The Lost City of Ugarit

By Namit Arora

With Syria in the news, I’ve dusted off an account I wrote a few months after my visit there in Feb 2001. I’ve also created an 8-min video from my archives, using music by Fairuz for soundtrack. While I look at contemporary Syrian society and politics, the bulk of my narrative is on Ugarit, a nearly 4,000-year-old city held to be the birthplace of the alphabet. We know a fair bit about it from its surviving clay tablets, written in this first alphabet. One tablet even has this timeless reminder to men: ‘Do not tell your wife where you hide your money.’

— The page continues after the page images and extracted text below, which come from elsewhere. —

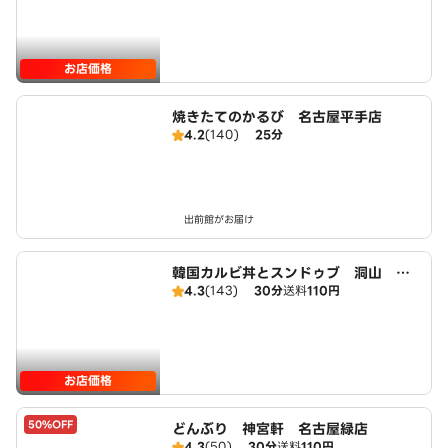
お店価格
焼きたてのかるび 名古屋平手店
4.2
(140)
25分
出前館がお届け
韓国カルビ丼とスンドゥブ 洞山 名
4.3
(143)
30分
送料
110円
古屋緑店
お店価格
50%OFF
どんぶり 神宮軒 名古屋緑店
4.3
(50)
30分
送料
110円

The road to Lattakia goes over the Anti-Lebanon Range. I had left Aleppo under a blue sky at noon; now a thick fog rolls in, tall conifers appear in the valleys, visibility drops. The pop Arabic music in the bus gets louder but does not deter my fellow passengers from dozing. Handsome villages with brick houses, clean streets, and small domed mosques appear now and again. The bus stops at a rest area with gift shops and restaurants and arrives in Lattakia by early evening. I take a cab to the city center and find a hotel. It is my tenth day in Syria.

Lattakia lies on the Mediterranean coast of Syria and is one of its most modern towns. I see well-groomed women flaunting their feminine charms in tight jeans, sleek coats, flowing dark hair, makeup, décolletage. It feels like Eastern Europe. The evening prayer from a mosque comes wafting down rooftops just in time to remind me: I am in an Islamic country. Its socialistic aims clearly run counter to those of radical Islam, virtually absent in Syria. Just days ago, curiosity led me to ask a few urban young men: which Arab country has the hottest women? The winner: Lebanon, Syria next, and tied for third spot: Tunisia, Jordan, Kuwait. I imagine local young women waging a million mutinies daily—in dress, movement, occupation, choice of mates. Each new threshold crossed a potential source of angst and family drama. An intricate web of connections, customs, certitudes, all subject to modernizing change.